The increased currency demand has resulted in the sharp change of the official rate set by the National Bank on Monday, September 28 - 11.5445 and 16.9670, respectively. The experts note that the currency market of Moldova was shattered by cheapening of dollar against euro at the global markets. In April, the ratio of these rates was 1.29, in July - 1,39; in late August - 1,42 and on September 22- 1,48, respectively.

This resulted in appreciation of euro against the Moldovan leu. Another factor was acquisition of foreign currency at the domestic market. As InfoMarket agency found out, the demand for euros has sharply increased resulting in the extremely high currency demand. According to some observers, in future the big deal at the market will be concluded and the seller of the Moldovan assets will be the foreign investor.

A number of experts agree that speculation was also stimulated by information about resignation of the NBM’s President Leonid Talmaci in connection with the expiry of his powers on Friday. The analysts also point out the fact that cheapening of leu in September-November has the seasonal nature- farmers sell their products and many of them buy currency.
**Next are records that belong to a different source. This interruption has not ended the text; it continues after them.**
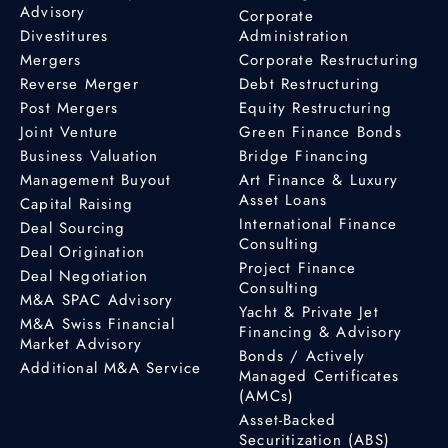
Advisory
Corporate
Divestitures
Administration
Mergers
Corporate Restructuring
Reverse Merger
Debt Restructuring
Post Mergers
Equity Restructuring
Joint Venture
Green Finance Bonds
Business Valuation
Bridge Financing
Management Buyout
Art Finance & Luxury
Asset Loans
Capital Raising
International Finance
Deal Sourcing
Consulting
Deal Origination
Project Finance
Deal Negotiation
Consulting
M&A SPAC Advisory
Yacht & Private Jet
M&A Swiss Financial
Financing & Advisory
Market Advisory
Bonds / Actively
Additional M&A Service
Managed Certificates
(AMCs)
Asset-Backed
Securitization (ABS)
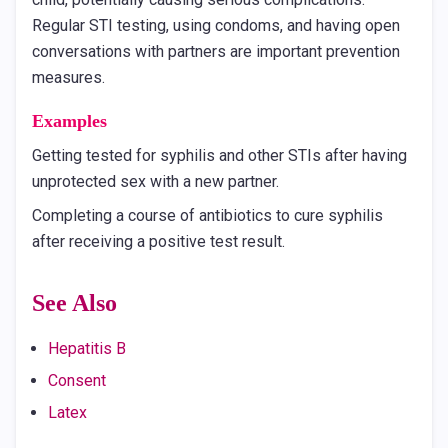
Regular STI testing, using condoms, and having open
conversations with partners are important prevention
measures.
Examples
Getting tested for syphilis and other STIs after having
unprotected sex with a new partner.
Completing a course of antibiotics to cure syphilis
after receiving a positive test result.
See Also
Hepatitis B
Consent
Latex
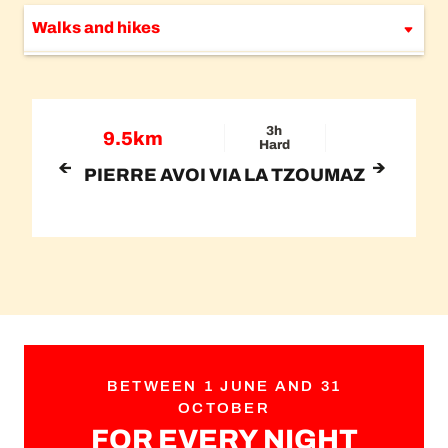
Walks and hikes
Bike & scooter
Nature and agritourism
3h
9.5km
Hard
PIERRE AVOI VIA LA TZOUMAZ
BETWEEN 1 JUNE AND 31
OCTOBER
FOR EVERY NIGHT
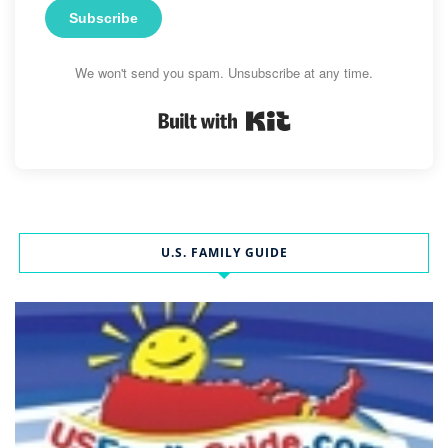
Subscribe
We won't send you spam. Unsubscribe at any time.
Built with Kit
U.S. FAMILY GUIDE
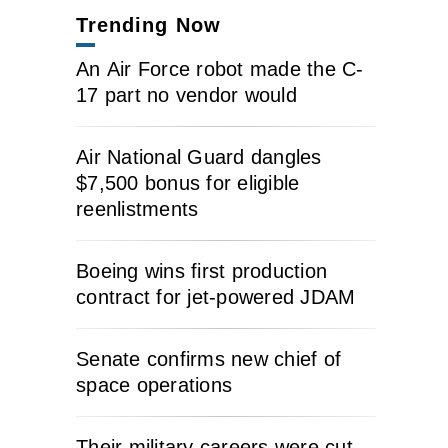
Trending Now
An Air Force robot made the C-
17 part no vendor would
Air National Guard dangles
$7,500 bonus for eligible
reenlistments
Boeing wins first production
contract for jet-powered JDAM
Senate confirms new chief of
space operations
Their military careers were cut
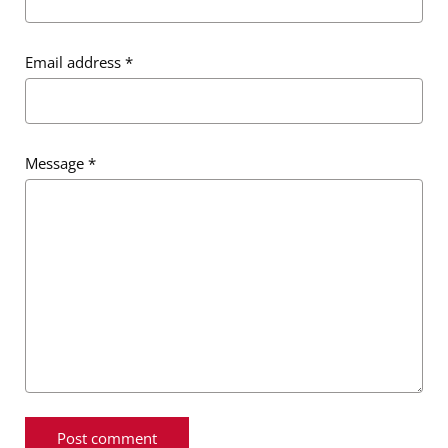
Email address
*
Message
*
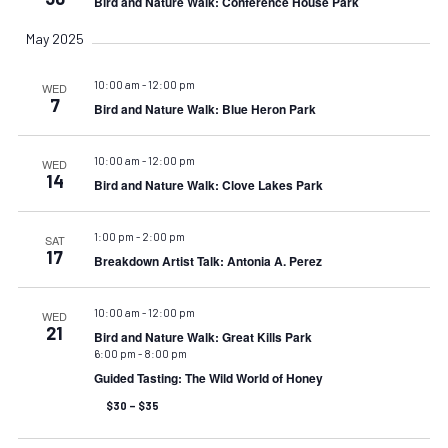
Bird and Nature Walk: Conference House Park
May 2025
10:00 am
-
12:00 pm
WED
7
Bird and Nature Walk: Blue Heron Park
10:00 am
-
12:00 pm
WED
14
Bird and Nature Walk: Clove Lakes Park
1:00 pm
-
2:00 pm
SAT
17
Breakdown Artist Talk: Antonia A. Perez
10:00 am
-
12:00 pm
WED
21
Bird and Nature Walk: Great Kills Park
6:00 pm
-
8:00 pm
Guided Tasting: The Wild World of Honey
$30 – $35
As the Vice-Premier, the Minister of Economy Valeriu Lazar has noted on Friday, the government would not affect the leu exchange rate and will hold consultations with the NBM’ s experts. "We are interested in the assistance of NBM’ s colleagues to better understand what is happening, but we do not intend to interfere, we support the autonomy of the National Bank", - said Lazar. He also noted that if there are objective reasons for devaluation of leu, the government will be very careful to ensure the stability of the national currency.

Most analysts and observers agree that the sharp surge of the national currency has a speculative nature, which is proved by the huge margin set by the banks and exchange offices between purchase and sale of currency, which reach 6% (euro) and 9% (USD).